(Collected data)
┌────────

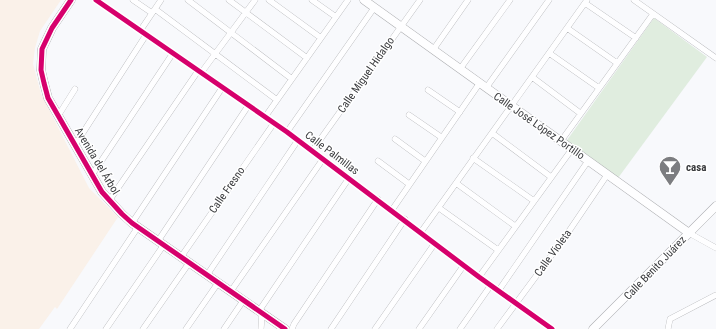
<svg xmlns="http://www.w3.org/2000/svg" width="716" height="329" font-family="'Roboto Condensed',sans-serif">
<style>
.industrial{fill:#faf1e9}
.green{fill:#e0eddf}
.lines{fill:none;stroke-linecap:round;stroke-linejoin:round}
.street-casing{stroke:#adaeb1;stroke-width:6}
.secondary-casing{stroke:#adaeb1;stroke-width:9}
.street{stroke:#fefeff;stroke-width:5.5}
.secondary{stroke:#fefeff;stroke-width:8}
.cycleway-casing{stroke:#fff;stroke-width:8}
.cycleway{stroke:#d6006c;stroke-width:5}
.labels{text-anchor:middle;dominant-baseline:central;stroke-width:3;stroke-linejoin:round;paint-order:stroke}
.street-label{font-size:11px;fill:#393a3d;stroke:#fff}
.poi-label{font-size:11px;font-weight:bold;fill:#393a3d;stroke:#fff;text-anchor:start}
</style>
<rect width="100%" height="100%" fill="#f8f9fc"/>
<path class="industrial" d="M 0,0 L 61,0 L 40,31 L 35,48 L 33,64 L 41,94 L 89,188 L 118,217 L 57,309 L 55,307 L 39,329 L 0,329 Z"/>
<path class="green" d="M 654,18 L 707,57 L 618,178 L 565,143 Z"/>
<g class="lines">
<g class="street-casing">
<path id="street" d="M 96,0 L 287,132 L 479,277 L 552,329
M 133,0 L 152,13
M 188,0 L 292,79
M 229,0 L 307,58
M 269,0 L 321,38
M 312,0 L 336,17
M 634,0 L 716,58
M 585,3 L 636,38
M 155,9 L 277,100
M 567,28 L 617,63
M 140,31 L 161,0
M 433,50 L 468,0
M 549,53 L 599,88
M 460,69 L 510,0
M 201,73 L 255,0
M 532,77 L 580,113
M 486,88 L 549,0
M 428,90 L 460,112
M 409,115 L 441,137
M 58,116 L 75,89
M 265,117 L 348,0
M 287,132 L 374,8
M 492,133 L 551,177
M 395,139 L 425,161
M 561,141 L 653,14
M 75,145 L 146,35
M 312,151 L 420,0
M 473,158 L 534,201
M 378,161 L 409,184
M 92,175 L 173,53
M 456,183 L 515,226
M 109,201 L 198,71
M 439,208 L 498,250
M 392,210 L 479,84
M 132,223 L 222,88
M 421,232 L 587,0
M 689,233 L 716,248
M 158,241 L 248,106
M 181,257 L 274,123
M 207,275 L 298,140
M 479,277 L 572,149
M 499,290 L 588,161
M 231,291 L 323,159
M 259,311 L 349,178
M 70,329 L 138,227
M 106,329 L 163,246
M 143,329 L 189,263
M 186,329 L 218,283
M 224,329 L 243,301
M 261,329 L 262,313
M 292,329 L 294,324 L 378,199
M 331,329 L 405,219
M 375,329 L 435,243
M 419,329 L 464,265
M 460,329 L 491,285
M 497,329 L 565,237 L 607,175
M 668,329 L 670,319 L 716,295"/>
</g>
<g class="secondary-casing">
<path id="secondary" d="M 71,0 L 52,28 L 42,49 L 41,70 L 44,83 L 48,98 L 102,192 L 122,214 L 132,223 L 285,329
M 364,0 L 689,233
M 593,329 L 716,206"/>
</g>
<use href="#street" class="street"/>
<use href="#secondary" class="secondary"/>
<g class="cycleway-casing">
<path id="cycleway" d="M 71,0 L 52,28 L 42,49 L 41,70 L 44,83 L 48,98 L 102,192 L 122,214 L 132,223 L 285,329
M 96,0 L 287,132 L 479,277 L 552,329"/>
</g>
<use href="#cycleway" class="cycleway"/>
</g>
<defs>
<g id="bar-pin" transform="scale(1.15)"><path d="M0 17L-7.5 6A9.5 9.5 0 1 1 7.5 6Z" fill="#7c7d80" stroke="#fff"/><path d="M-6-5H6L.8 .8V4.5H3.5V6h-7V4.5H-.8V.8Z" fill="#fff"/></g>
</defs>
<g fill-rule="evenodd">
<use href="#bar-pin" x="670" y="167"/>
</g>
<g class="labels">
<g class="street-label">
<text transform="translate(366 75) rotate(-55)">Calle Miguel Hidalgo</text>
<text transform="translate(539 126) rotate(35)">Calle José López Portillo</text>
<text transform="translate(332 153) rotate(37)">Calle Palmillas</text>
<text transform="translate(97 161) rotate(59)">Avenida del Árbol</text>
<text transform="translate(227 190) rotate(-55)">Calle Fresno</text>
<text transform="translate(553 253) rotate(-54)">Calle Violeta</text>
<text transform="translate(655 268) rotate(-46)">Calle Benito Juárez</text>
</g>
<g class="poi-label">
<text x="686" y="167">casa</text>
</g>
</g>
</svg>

└────────

### TO DO
Without any pictures, return the entries exactly as given.

### REPLY
<svg xmlns="http://www.w3.org/2000/svg" width="716" height="329" font-family="'Roboto Condensed',sans-serif">
<style>
.industrial{fill:#faf1e9}
.green{fill:#e0eddf}
.lines{fill:none;stroke-linecap:round;stroke-linejoin:round}
.street-casing{stroke:#adaeb1;stroke-width:6}
.secondary-casing{stroke:#adaeb1;stroke-width:9}
.street{stroke:#fefeff;stroke-width:5.5}
.secondary{stroke:#fefeff;stroke-width:8}
.cycleway-casing{stroke:#fff;stroke-width:8}
.cycleway{stroke:#d6006c;stroke-width:5}
.labels{text-anchor:middle;dominant-baseline:central;stroke-width:3;stroke-linejoin:round;paint-order:stroke}
.street-label{font-size:11px;fill:#393a3d;stroke:#fff}
.poi-label{font-size:11px;font-weight:bold;fill:#393a3d;stroke:#fff;text-anchor:start}
</style>
<rect width="100%" height="100%" fill="#f8f9fc"/>
<path class="industrial" d="M 0,0 L 61,0 L 40,31 L 35,48 L 33,64 L 41,94 L 89,188 L 118,217 L 57,309 L 55,307 L 39,329 L 0,329 Z"/>
<path class="green" d="M 654,18 L 707,57 L 618,178 L 565,143 Z"/>
<g class="lines">
<g class="street-casing">
<path id="street" d="M 96,0 L 287,132 L 479,277 L 552,329
M 133,0 L 152,13
M 188,0 L 292,79
M 229,0 L 307,58
M 269,0 L 321,38
M 312,0 L 336,17
M 634,0 L 716,58
M 585,3 L 636,38
M 155,9 L 277,100
M 567,28 L 617,63
M 140,31 L 161,0
M 433,50 L 468,0
M 549,53 L 599,88
M 460,69 L 510,0
M 201,73 L 255,0
M 532,77 L 580,113
M 486,88 L 549,0
M 428,90 L 460,112
M 409,115 L 441,137
M 58,116 L 75,89
M 265,117 L 348,0
M 287,132 L 374,8
M 492,133 L 551,177
M 395,139 L 425,161
M 561,141 L 653,14
M 75,145 L 146,35
M 312,151 L 420,0
M 473,158 L 534,201
M 378,161 L 409,184
M 92,175 L 173,53
M 456,183 L 515,226
M 109,201 L 198,71
M 439,208 L 498,250
M 392,210 L 479,84
M 132,223 L 222,88
M 421,232 L 587,0
M 689,233 L 716,248
M 158,241 L 248,106
M 181,257 L 274,123
M 207,275 L 298,140
M 479,277 L 572,149
M 499,290 L 588,161
M 231,291 L 323,159
M 259,311 L 349,178
M 70,329 L 138,227
M 106,329 L 163,246
M 143,329 L 189,263
M 186,329 L 218,283
M 224,329 L 243,301
M 261,329 L 262,313
M 292,329 L 294,324 L 378,199
M 331,329 L 405,219
M 375,329 L 435,243
M 419,329 L 464,265
M 460,329 L 491,285
M 497,329 L 565,237 L 607,175
M 668,329 L 670,319 L 716,295"/>
</g>
<g class="secondary-casing">
<path id="secondary" d="M 71,0 L 52,28 L 42,49 L 41,70 L 44,83 L 48,98 L 102,192 L 122,214 L 132,223 L 285,329
M 364,0 L 689,233
M 593,329 L 716,206"/>
</g>
<use href="#street" class="street"/>
<use href="#secondary" class="secondary"/>
<g class="cycleway-casing">
<path id="cycleway" d="M 71,0 L 52,28 L 42,49 L 41,70 L 44,83 L 48,98 L 102,192 L 122,214 L 132,223 L 285,329
M 96,0 L 287,132 L 479,277 L 552,329"/>
</g>
<use href="#cycleway" class="cycleway"/>
</g>
<defs>
<g id="bar-pin" transform="scale(1.15)"><path d="M0 17L-7.5 6A9.5 9.5 0 1 1 7.5 6Z" fill="#7c7d80" stroke="#fff"/><path d="M-6-5H6L.8 .8V4.5H3.5V6h-7V4.5H-.8V.8Z" fill="#fff"/></g>
</defs>
<g fill-rule="evenodd">
<use href="#bar-pin" x="670" y="167"/>
</g>
<g class="labels">
<g class="street-label">
<text transform="translate(366 75) rotate(-55)">Calle Miguel Hidalgo</text>
<text transform="translate(539 126) rotate(35)">Calle José López Portillo</text>
<text transform="translate(332 153) rotate(37)">Calle Palmillas</text>
<text transform="translate(97 161) rotate(59)">Avenida del Árbol</text>
<text transform="translate(227 190) rotate(-55)">Calle Fresno</text>
<text transform="translate(553 253) rotate(-54)">Calle Violeta</text>
<text transform="translate(655 268) rotate(-46)">Calle Benito Juárez</text>
</g>
<g class="poi-label">
<text x="686" y="167">casa</text>
</g>
</g>
</svg>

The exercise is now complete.